Information received by NASA over the past weekend shows that Phoenix is running out of power each afternoon or evening, but reawakening after its solar arrays catch morning sunlight.

"This is exactly the scenario we expected for the mission's final phase, though the dust storm brought it a couple weeks sooner than we had hoped," said Phoenix Project Manager Barry Goldstein of NASA's Jet Propulsion Laboratory (JPL) in Pasadena, Calif. "We will be trying to gain some additional science during however many days we have left. Any day could be our last."

Mission engineers at JPL and at Lockheed Martin Space Systems in Denver, Colo., are attempting this week to send commands to be stored in the Phoenix's flash memory for science activities to be conducted when the lander wakes up each day.

"Weather observations are our top priority now," said Phoenix Principal Investigator Peter Smith. "If there's enough energy, we will try to get readings from the conductivity probe that has been inserted into the soil, and possibly some images to assess frost buildup."

Phoenix finished scooping up dirt and ice samples late last month.
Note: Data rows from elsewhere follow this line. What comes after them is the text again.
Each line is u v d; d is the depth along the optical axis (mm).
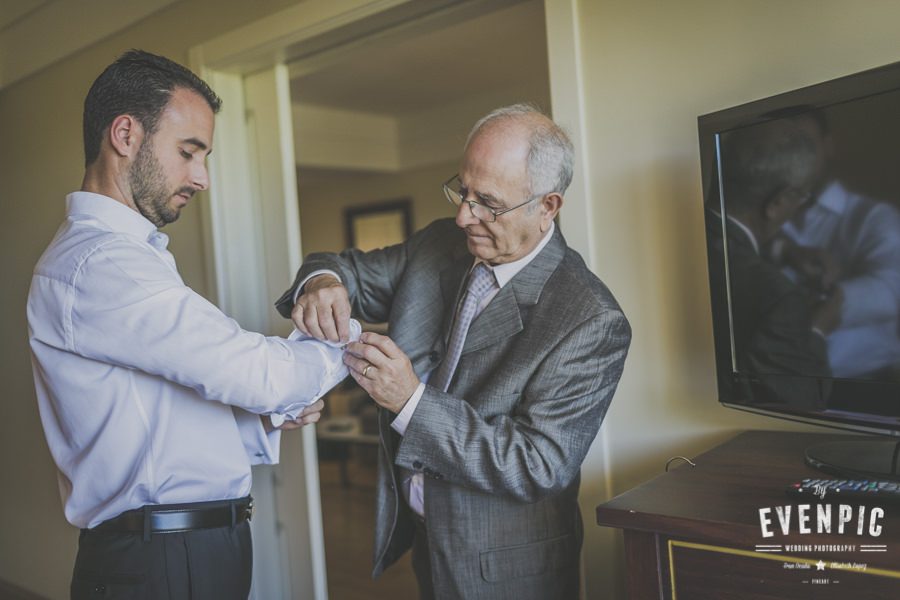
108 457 1280
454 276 1570
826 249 1243
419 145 6434
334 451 6352
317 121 6004
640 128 1667
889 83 1146
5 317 3508
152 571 1281
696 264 1611
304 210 7770
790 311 1300
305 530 2547
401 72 4996
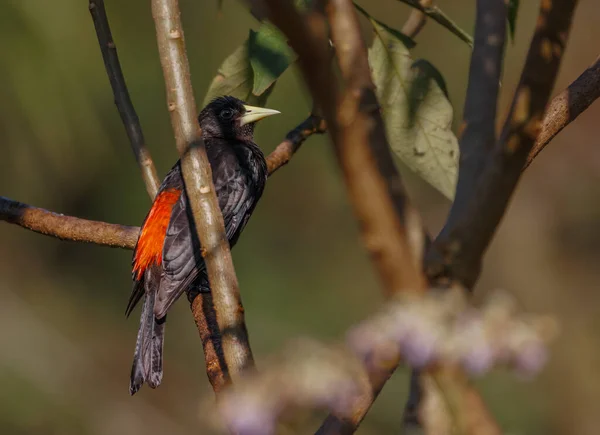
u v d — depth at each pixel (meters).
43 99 11.81
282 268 15.87
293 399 2.30
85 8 11.74
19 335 15.55
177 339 16.64
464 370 2.35
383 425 14.45
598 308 17.36
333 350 2.34
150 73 13.82
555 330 2.33
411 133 6.68
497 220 2.93
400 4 15.62
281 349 2.37
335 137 2.40
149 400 15.94
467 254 2.95
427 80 6.66
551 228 18.34
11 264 16.36
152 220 8.98
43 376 15.32
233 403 2.33
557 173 18.52
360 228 2.46
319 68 2.27
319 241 16.09
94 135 12.59
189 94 4.75
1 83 11.65
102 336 16.19
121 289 16.66
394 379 14.56
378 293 15.76
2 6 11.27
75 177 13.40
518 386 14.97
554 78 2.82
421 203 17.06
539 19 2.81
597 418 15.64
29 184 12.78
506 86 15.28
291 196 15.99
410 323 2.31
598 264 17.94
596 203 18.27
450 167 6.70
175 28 4.84
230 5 13.67
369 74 2.83
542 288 17.83
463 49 15.80
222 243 4.53
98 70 12.28
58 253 16.64
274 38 5.93
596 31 17.22
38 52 11.47
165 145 14.30
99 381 15.83
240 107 11.18
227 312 4.39
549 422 15.59
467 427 2.46
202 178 4.62
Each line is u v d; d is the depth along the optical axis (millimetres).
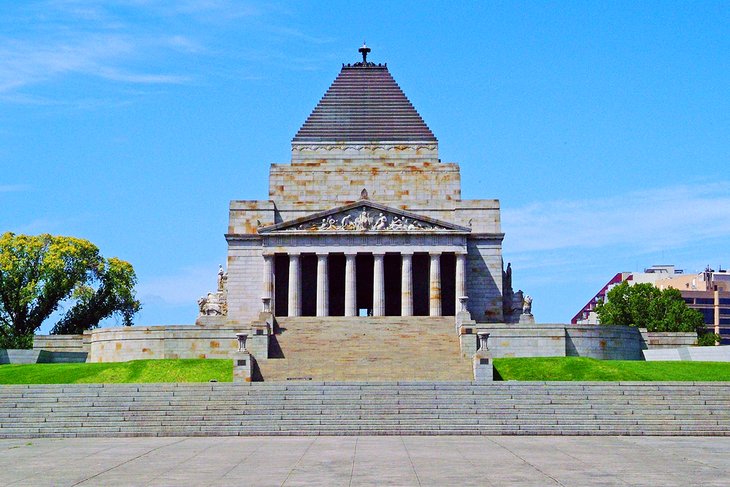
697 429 75688
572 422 76750
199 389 82438
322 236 139500
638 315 178250
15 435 75938
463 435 75062
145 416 78812
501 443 68500
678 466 54406
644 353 127125
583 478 49719
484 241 143750
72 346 132875
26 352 127438
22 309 157875
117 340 125500
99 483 49000
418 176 147500
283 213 146375
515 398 80688
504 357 117312
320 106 152875
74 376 105188
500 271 143125
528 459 58000
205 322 138750
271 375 103312
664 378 100312
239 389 82438
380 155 149000
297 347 113250
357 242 139375
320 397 81250
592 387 81812
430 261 139500
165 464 56375
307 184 147625
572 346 120000
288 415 78688
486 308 142375
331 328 119812
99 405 80625
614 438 72562
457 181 147125
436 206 146625
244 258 143625
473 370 102375
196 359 113312
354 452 62188
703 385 81875
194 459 58750
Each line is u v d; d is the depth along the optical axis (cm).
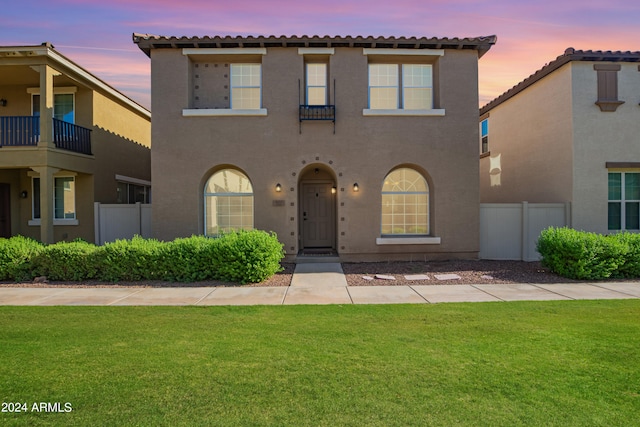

The team filled one of the four remaining unfilled ovens on the lander's Thermal and Evolved-Gas Analyzer (TEGA), which bakes the samples and analyzes their composition.

Two more ovens were closed without samples for background measurements and one was left unfilled, Smith told SPACE.com in an email.

The team tried to use the lander's robotic arm to push a sample that was stuck into the wet chemistry lab, but it didn't go in, Smith wrote.